WHAT THIS TASK INVOLVES.
Nothing but the pictures should be left out when the entries below are duplicated.

INPUT DATA.
..........
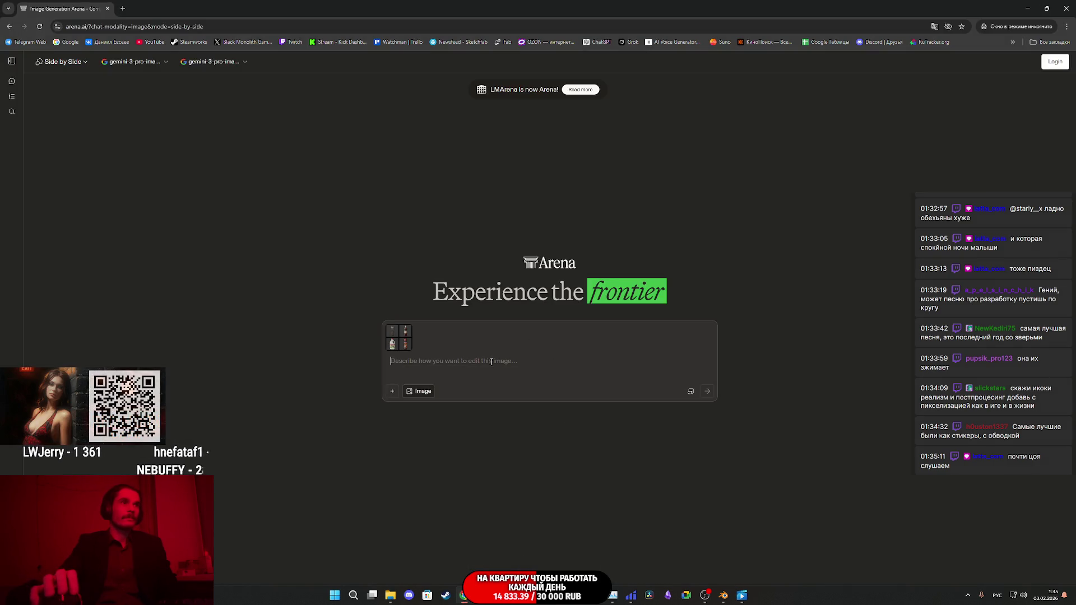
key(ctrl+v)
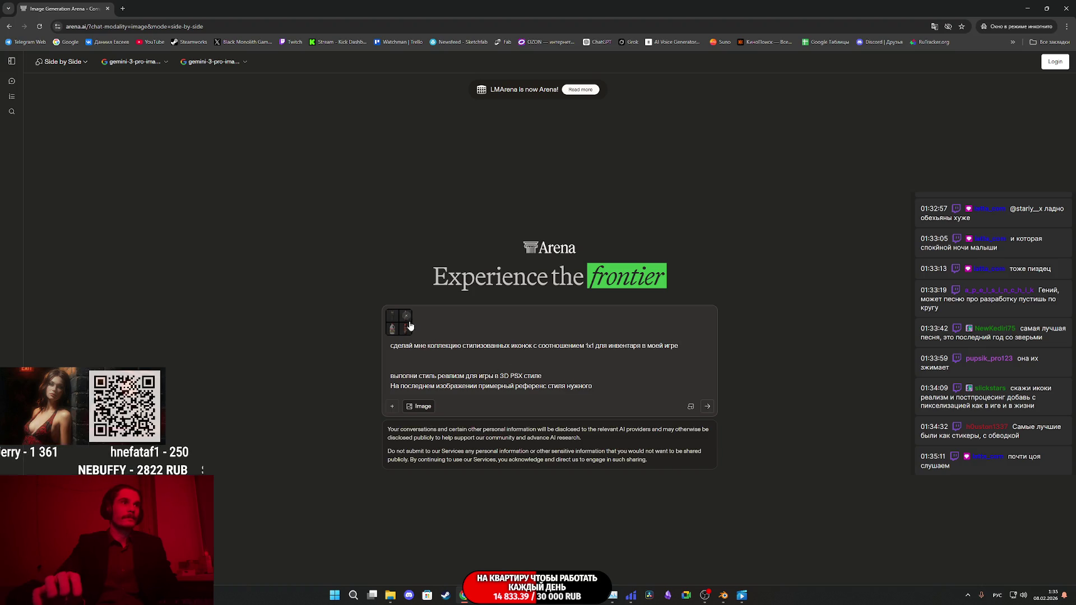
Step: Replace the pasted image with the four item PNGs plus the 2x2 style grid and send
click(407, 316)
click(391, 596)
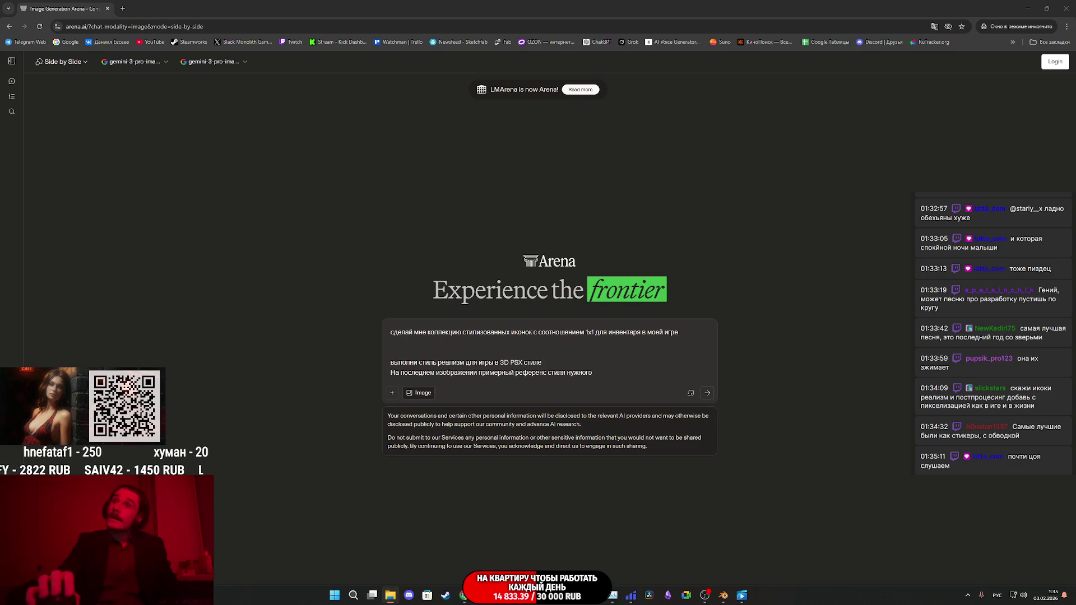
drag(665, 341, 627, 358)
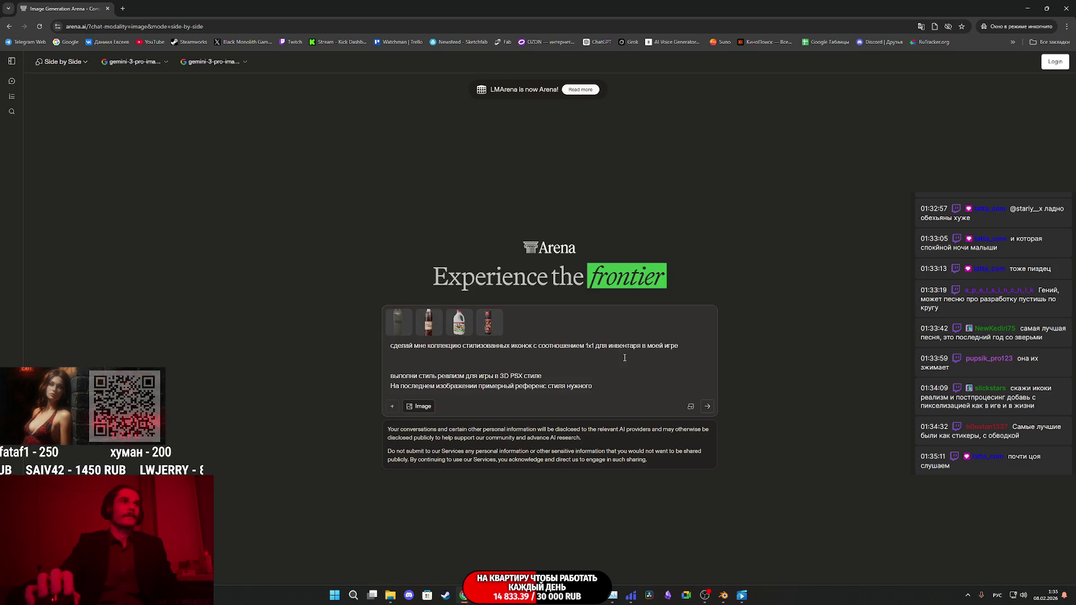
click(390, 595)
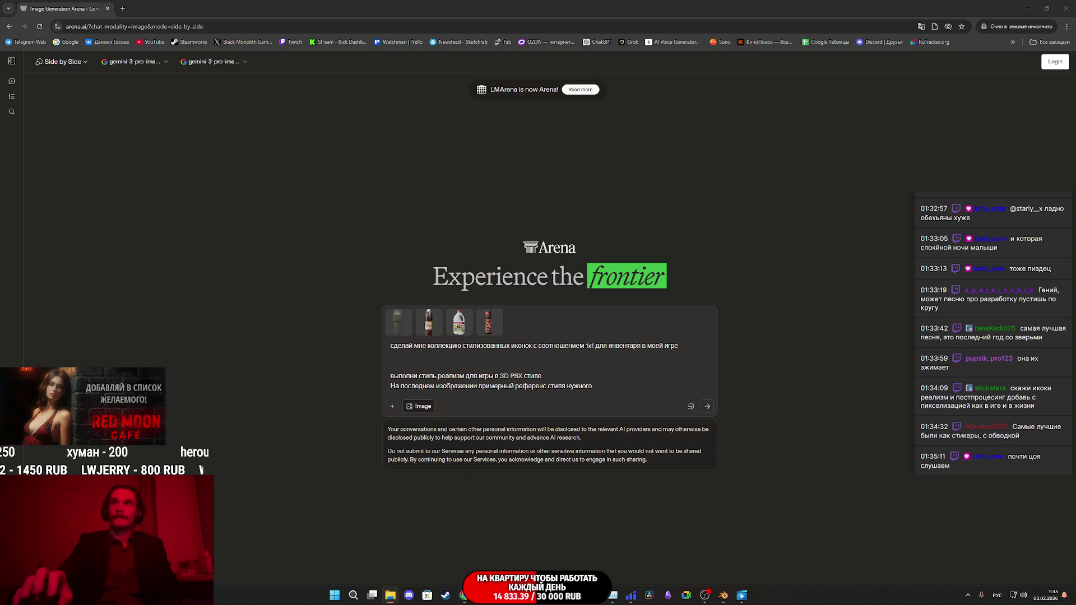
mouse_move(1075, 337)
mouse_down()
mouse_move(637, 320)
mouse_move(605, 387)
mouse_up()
..........
SOLUTION TO THIS PROBLEM.
key(ctrl+v)
Step: Replace the pasted image with the four item PNGs plus the 2x2 style grid and send
click(407, 316)
click(391, 596)
drag(665, 341, 627, 358)
click(390, 595)
mouse_move(1075, 337)
mouse_down()
mouse_move(637, 320)
mouse_move(605, 387)
mouse_up()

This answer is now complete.